Frankly, this is one of my most embarrassing discoveries but excitement leads the way now. I am just over the moon to discover the local library. Not only do they have a good number of books on my wish list, they let me borrow Kindle books. For free. From their giant database. Unbelievable!
Before I share any more embarrassing discoveries, let me get back to “The Work”. This book has been an awakening in ways that I had not intended to experience. Subtle. Powerful. Inviting. Gripping. Nudging. Original. Oh my, quite the awakening.
“We are entering the dimension where we have control – the inside.”
In “The Work”, Byron Katie takes us through the process of asking four fundamental questions to the difficult, aggravating, frustrating and painful situations in our lives, be it a relationship, a workplace or office situation, a personal dilemma, or an internal conflict. She calls it “putting it to inquiry”.
“You’re either attaching to your thoughts or inquiring. There is no other choice.”
The basis of “The Work” are the four questions that you use in the inquiry process. You want to use the questions to probe, to nudge, to go deeper and deeper inside yourself for one and only one reason: to find the truth – your truth.
I love how she asks her participants if they want to know the truth. Some of us don’t. Some of us like the lies we have made up. Some of us are too attached to those lies, and some of us would never welcome a wake-up call. Some of us imagine falling apart in the face of truth, so we run and hide with the lies.
But if you are not in that category, if you are courageous enough to face your demons with the statement: “I want to know the truth!”, then you are the perfect candidate for Byron Katie’s brilliant – simply brilliant – inquiry method.
How the Inquiry Works
Imagine a frustrating, painful, aggravating, anger-inducing, hurtful, or awful situation in your life. Write down everything you feel about it. Then take each statement, one by one, and ask four questions of it:
1. Is it true?
2. Can I absolutely know that it’s true?
3. How do I react when I think that thought?
4. Who would I be without the thought?
“Would you rather be right or free?”
Let’s go deeper into “The Work” by better understanding the power behind each question:
Q1: Is it true?
What’s the reality of it?
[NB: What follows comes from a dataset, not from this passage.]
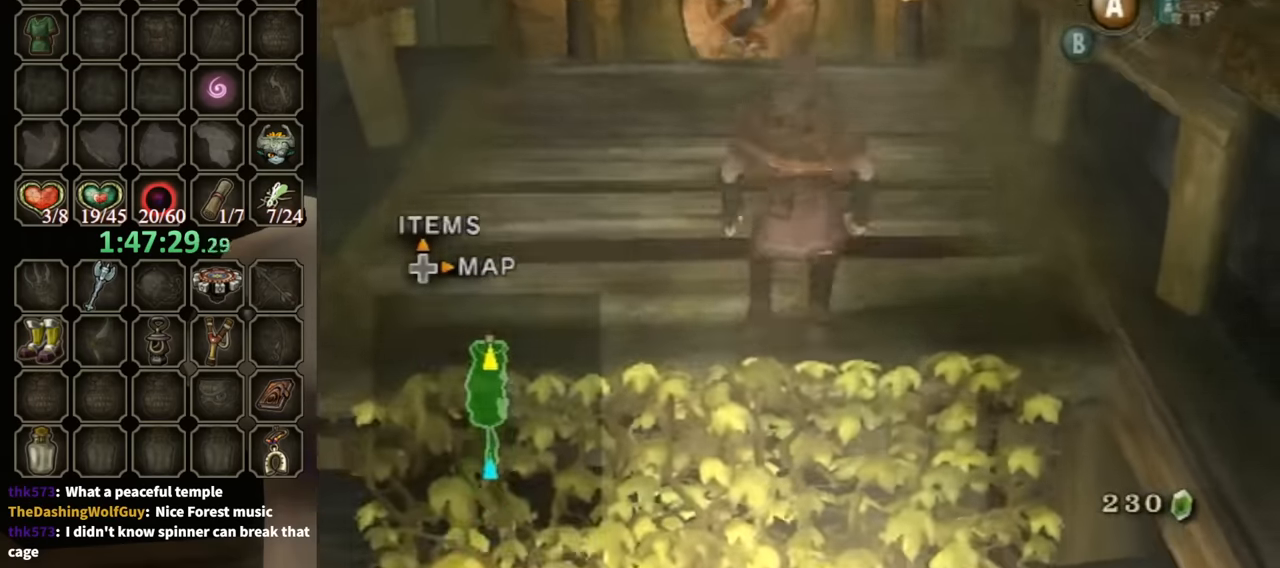
{"buttons": [], "left_stick": "up", "right_stick": "center", "events": [[133, "left_stick", "up"], [166, "L1", "down"], [200, "left_stick", "up-left"], [300, "L1", "up"], [300, "left_stick", "up"]]}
What is already happening, in other words?
Whose business is it? There are only three kinds of business in the world, she tells us: mine, yours and God’s, which she defines as the reality of what is. Want to take a wild guess where you need to be at all times to be at total peace and harmony? That’s right! You need to be in your business just as I need to be in mine. Because when you are in my business, you are neglecting your own. And when you are in God’s business, you are denying reality which has yet to work out well for anyone.
Q2: Can you absolutely know that it’s true?
Can you be irrevocably certain that what you believe is true?
And if you say yes to this one, go further and ask yourself what that truth means to you? What does it tell you about yourself? Then put the inquiry to those new answers. Next, ask yourself what is your proof? You can answer by saying that you know this to be absolutely true for such and such reasons. Then examine the proof to see if it is absolute by asking the original question again.
Q3: How do you react when you think that thought?
Can you see a reason to drop the thought? (This is just a reason to drop it, not the act or the request to drop it.)
Can you think of one stress- free reason to keep the thought?
The inquiry is not about getting rid of thoughts; it’s about realizing what’s true for you, through awareness and unconditional self-love. Once you see the truth, the thoughts let go of you, Byron Katie tells us, not the other way around.
Q4: Who would you be without the thought?
This is the most powerful question of the inquiry, and one that makes it most difficult to be truthful, because it makes us our most vulnerable. Imagine who you would be and what you would do without the weight of the thought.
“Reality is always kinder than the stories we tell about it.”
I love the simple and yet brutal way that “The Work” cuts through the core and brings us out gently to face our truth. Naked. Vulnerable. Unguarded. And yet, somewhere, somehow, it leaves us feeling powerful and free.
The goal of the inquiry is to bring us back to our right mind, she tells us gently, so we can realize for ourselves that we live in paradise and haven’t even noticed.
Can it be so simple? Well, asking a question is simple but doing the work to come up with the right answer is neither simple nor easy. You are penetrating through tough walls, and if you have built up a protection around stories that you may have made up over the years, it is no easy task to break through the wall.
But you start by gently tapping instead of going at it with a sledgehammer. You can begin by allowing yourself to be vulnerable, because if you want to feel free of pain and suffering, you have to be willing to examine your thoughts. It is those very thoughts that build up the walls of a prison, and that prison, you cannot escape until the thoughts let you go.
Reality, it turns around, is hardly ever that harsh. Could we learn to embrace it with the inquiry method? Could it maybe even make us happy or something like that?
I am willing to bet yes. I am willing to bet on the inquiry, and on Byron Katie whom I adore already, and I am willing to bet on YOU. You are deserving of happiness. And freedom. And inner peace. If there is a way, and if it’s all in your own power, won’t you give it a try? Don’t worry. I’ll be doing it with you. You won’t be alone!
I have just shared a snippet of the powerful inquiry that Byron Katie shares in “Loving What Is”. There’s more, a lot more, and if you want to learn how to go through the process, and truly understand the power of these questions in action and in application, read her work. (Oh, and you don’t have to buy it, just check out your local library ;))!
“The Work” is a new level of introspection that I am now using with great results to work through my own personal problems and plan to use with my fabulous clients to help them work through some of their challenges. May it shine a light of clarity into your problems too.
“You move totally away from reality when you believe that there is a legitimate reason to suffer.”